Unwilling to compromise for a major label, Nirvana claim they didn't need one all that bad, either.
"It was just something to do. For a while we were thinking about putting out the record ourselves," Kurdt says. "Punk was mainstream when it first hit - the Sex Pistols were on a major label right away. They sold hundreds of thousands of records. That's what they started out as - a commodity."
Besides, with Soundgarden and Mother Love Bone (now Pearl Jam) signed off to the land of corporate big-time, and Tad and Fluid both seeking similar pricey deals, the dream that was SubPop Seattle is dead. Gloomatopia is (sadly) no more.
"They all came sniffing," Chris snickers. "MCA, Capitol, Charisma, Columbia, Slash, Polydor, PolyGram... all the Polys."
And the victor? DGC.
"Geffen had a good track record (particularly with Nirvana's pals Sonic Youth); they understand our boundaries. They gave us total artistic control and don't seem to want us to do anything that'll damage our credibility," says Kurdt. "Plus, it's nice to get our records distributed better - like in K-Mart!"
The budget was a meagre $250,000; enough to re-record an intended sophomore Sub-Pop release (currently a hip item on the tape trading circuit) with US noise production guru Butch (Laughing Hyenas, Smashing Pumpkins) Vig and Slayer engineer Andy Wallace.
"Andy used the magic dust, man!" Novoselic beams. "He stole Slayer's soul and now they're soulless! We have their souls now."
They paid off Sub-Pop, hired a few lawyers and accountants and "now we have $20,000 to live off of for the next two years!" Dave howls.
"It'd be nice for a 15-year-old kid in Aberdeen to have the choice of buying a record from a band like us," Kurdt adds. "That wasn't an opportunity I had when I was growing up. I remember reading about the Sex Pistols and the Clash in old Creem magazines, and when I was finally able to find a Clash record at the library, it was 'Sandanista'! They'd already become a lame reggae band! It really turned me off punk until Black Flag came along and rescued me from my Iron Maiden records!"

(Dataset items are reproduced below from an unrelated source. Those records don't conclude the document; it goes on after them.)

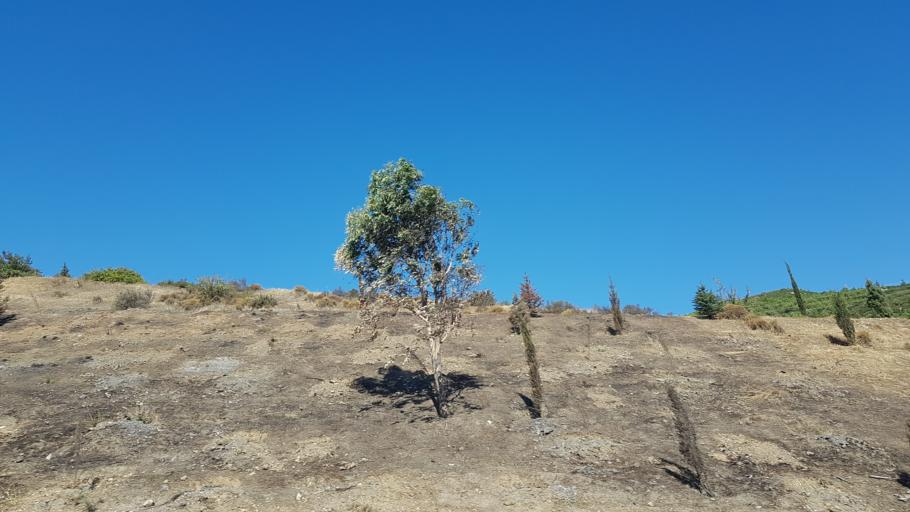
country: TR
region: Izmir
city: Buca
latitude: 38.4023
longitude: 27.2304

Post-gig Kurdt, Chris and Dave are backstage, bathed in sweat from their biggest and most memorable LA gig to date. Echoes of headliners Dinosaur Jr's cenozoic plod compete with the voices of friends and fans scoffing up the politically kosher Budweiser. It's the usual Nirvana after-gig, save the presence of one moustachioed Metallican and fervent Nirvana-fan, Kirk Hammett, who's slobbering to Kurdt: "You guys are my favorite band!"
Cool. So about that opening slot, Kirkie-babe?

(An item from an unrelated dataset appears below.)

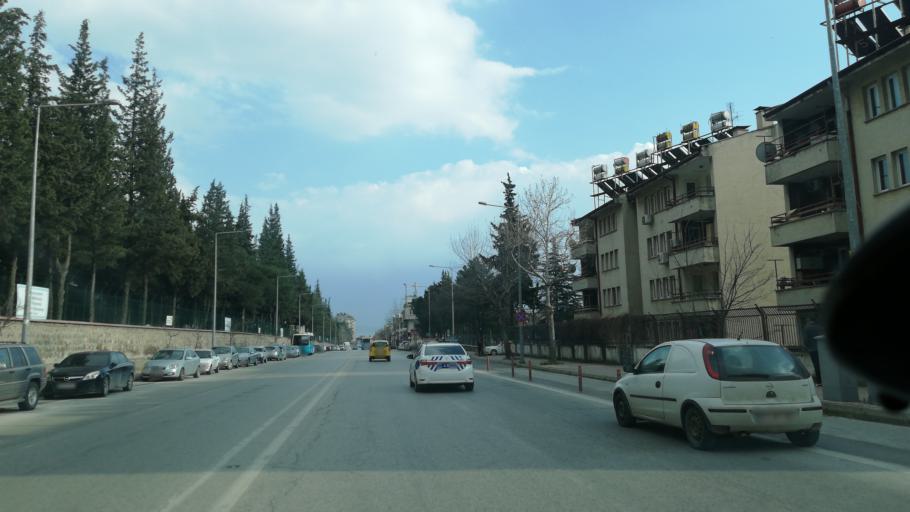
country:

Now there's a thought - and with the monumental buzzdom surrounding these trailer-park revolutionaries, not exactly an unimaginable scenario.
"Yeah, that'd be cool," Kobain trails off, not really giving a shit either way. You get the feelings that Nirvana's motivations run a whole lot deeper than that.
"We're entertainers, that's all we are," Kurdt insists. "That's what music is - entertainment. The more you put yourself into it, the more of you comes out of it. You can't help but hear a little of your own personality screaming out sometimes."